Amar no Escrever

Olhar o mínino, apanhá-lo, exacerbá-lo e racionalizá-lo. Do pensamento para o papel directa e seguramente. As minhas mais inúteis e valiosas premissas.

Monday, August 28, 2006

Carta de amor.

Escrever-te vai contra tudo o que acho correcto. Porém faz-te mimada e feliz. Não resisto ao sorriso e ao calor que vais sentindo mesmo que nessa altura trema de frio. Quando penso que me seguro vem um olhar, um tique, um pentear o cabelo, um ajeitar os óculos e pior que tudo é vir essa mania que tens de brincar com as unhas. Nessa altura seguras-me outra vez e deixas-me sem silêncio. Na ânsia de não poder escrever o que respiro, de não ouvires o meu inspira-expira, encurralas-me e tiras-me a chance de sobrevivência. Nessa altura obrigas-me a escrever como se não me pudesse exprimir de outra forma. Quero deixar-te em paz mas mesmo a esta distância vais respirando para cima de mim. Vais trocando e destruindo o que me faz sentir seguro e levas-me a procurar-te para que me apagues o desconforto. Depois afastas-me. Repeles-me como se não fosse da cor que queres e obrigas-me a trincar os lábios para fingir a dor. As minhas palavras escrevem o meu destino. Marcam o que sinto, marcam a tua distância, marcam até a tua mais bela e sensível pele. Não a sentes pelo excesso de força que tens. Habituaste-te a ser dona do teu domínio, a batalhar todos os que te apontam, a te defenderes sozinha... A mais doce abelha também tem ferrão.

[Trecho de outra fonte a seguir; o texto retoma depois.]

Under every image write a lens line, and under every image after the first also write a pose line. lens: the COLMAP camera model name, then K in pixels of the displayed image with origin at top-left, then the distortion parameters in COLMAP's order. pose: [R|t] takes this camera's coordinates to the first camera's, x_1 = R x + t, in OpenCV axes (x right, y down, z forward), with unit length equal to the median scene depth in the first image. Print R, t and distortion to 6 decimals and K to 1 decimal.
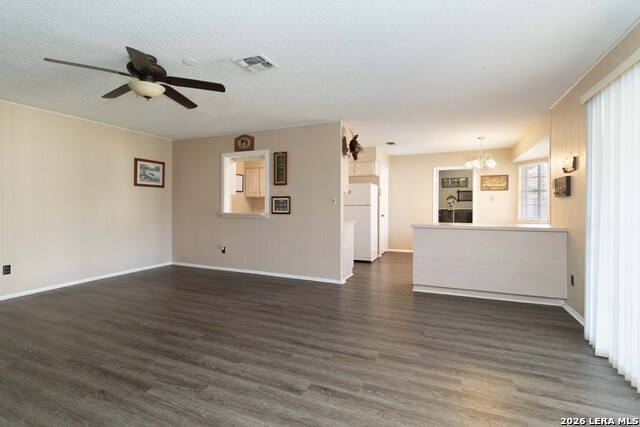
lens RADIAL K [[300.1, 0, 325.6], [0, 300.1, 208.4], [0, 0, 1]] dist [-0.000370, 0.000188]
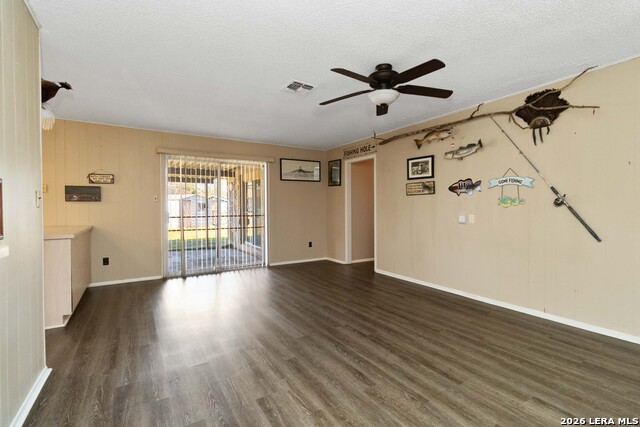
lens RADIAL K [[296.2, 0, 318.1], [0, 296.2, 208.2], [0, 0, 1]] dist [0.000745, -0.000107]
pose [[-0.813281, 0.001691, 0.581868, -0.785854], [0.009077, 0.999911, 0.009781, -0.013324], [-0.581800, 0.013237, -0.813224, 1.539210]]
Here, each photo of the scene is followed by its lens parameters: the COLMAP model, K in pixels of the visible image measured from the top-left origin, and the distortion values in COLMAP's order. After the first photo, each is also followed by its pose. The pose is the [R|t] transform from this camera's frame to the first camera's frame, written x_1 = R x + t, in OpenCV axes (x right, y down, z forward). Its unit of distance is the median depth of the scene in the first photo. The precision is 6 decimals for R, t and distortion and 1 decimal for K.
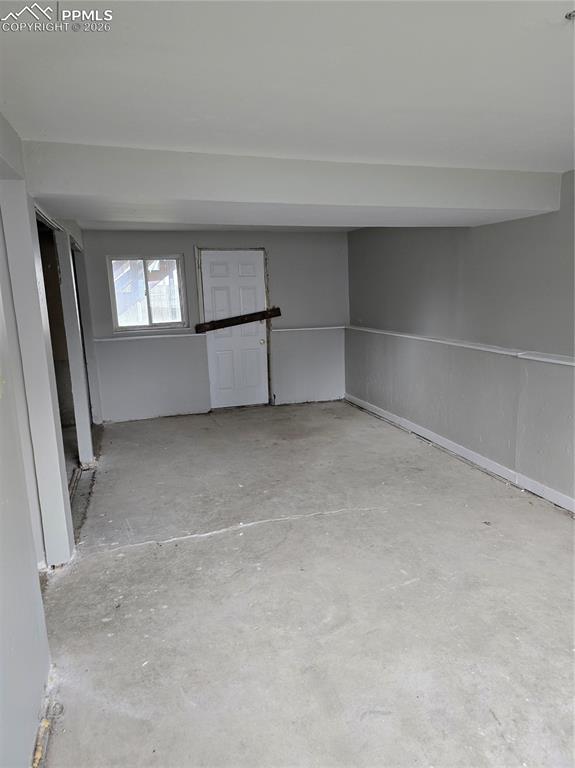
lens RADIAL K [[521.4, 0, 287.5], [0, 521.4, 384.0], [0, 0, 1]] dist [0.080802, -0.081856]
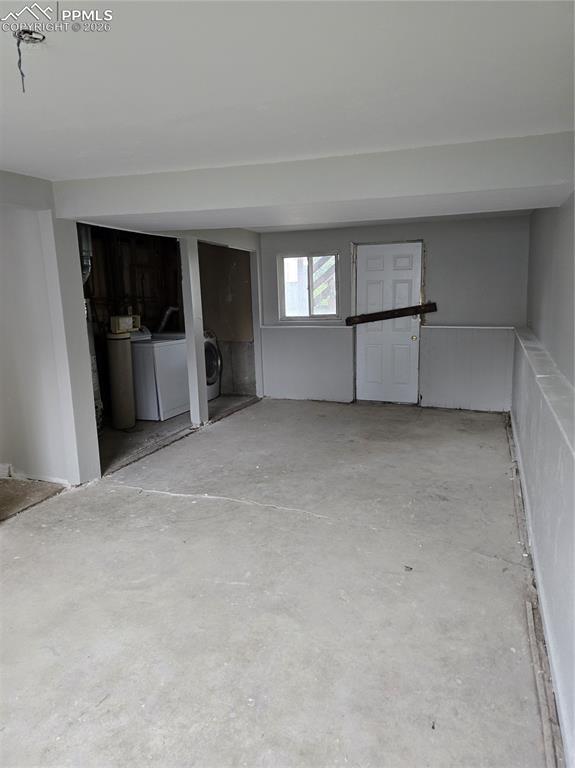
lens RADIAL K [[520.3, 0, 287.4], [0, 520.3, 374.4], [0, 0, 1]] dist [0.096350, -0.098477]
pose [[0.780878, 0.114011, -0.614192, 0.463355], [-0.111920, 0.992829, 0.042003, -0.037275], [0.614576, 0.035941, 0.788038, 0.136982]]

Ver para crer... Acreditas na magia das coisas mas comigo precisas ver para crer. Aqui também perco o rumo. Para veres, e finalmente me quereres como ar, precisas de te virar do avesso. É no verso da tua pele que gravo o que sinto. É porque lá ninguém te escreveu. Todos se esqueceram de escrever do lado do sangue e é mesmo ali que deixo a minha letra e te vou tingindo o líquido deixando a mais doce marca no teu corpo. A marca que ninguém nota mas que te preenche até ao mais pequeno espaço. Se te leres do avesso sentes. Escrever-te por fora não é o que procuro. Escrever-te por dentro sem que possas ler é o que me sufoca. Veio agora o tal à minha cabeça e fizeste-me perder o ímpeto. Páro minutos que parecem horas. Sons vagueiam a minha cabeça na intenção de me baralhar. Peço carentemente que me dês o pouco de paz necessário para escrever. Recordo mais uma ou duas palavras afiadas e perco o equilibrio, mais uma vez, sem cair. Reajo assim às tuas estocadas e ainda que sem força para manter os olhos bem abertos acabo por continuar a fitar-te sem esforço.

O meu desejo é que procures a minha marca. Hoje lê-me sem achares que sou querido. Lê-me sem achares que te escrevo sem sentido. Hoje acredita em mim e aceita as minhas palavras como minhas, torna-as tuas e guarda-as como se mais ninguém conhecesse a nossa língua. Hoje pensa nas letras como se só eu te pudesse escrever. Abre os olhos e apercebe-te que mais ninguém te sente assim. Agora vem a mim com jeito e quando me vires de peito aberto, à espera de outro corte, toma-me o pescoço, morde-me a pele suavemente e, no meio de todo o querer, cura-me as feridas dormindo no meu peito. Pára assim a minha guerra, faz o suspiro sair e sentirei que um único momento fez tudo valer a pena. Agora dorme e prometo que amanhã te conquisto outra vez. Assim, sempre. E sempre de maneira diferente. Hoje não te beijo mas fico contigo testa-a-testa o tempo que quiseres. Esperarei que percas a força no corpo para te segurar gentilmente e provar que comigo não cairás nunca. Quando te sentires adormecer com as festas no cabelo abre os olhos, olha para mim e diz-me o que vês. Encaixa-te agora no meu pescoço e dorme num ninho que é só teu.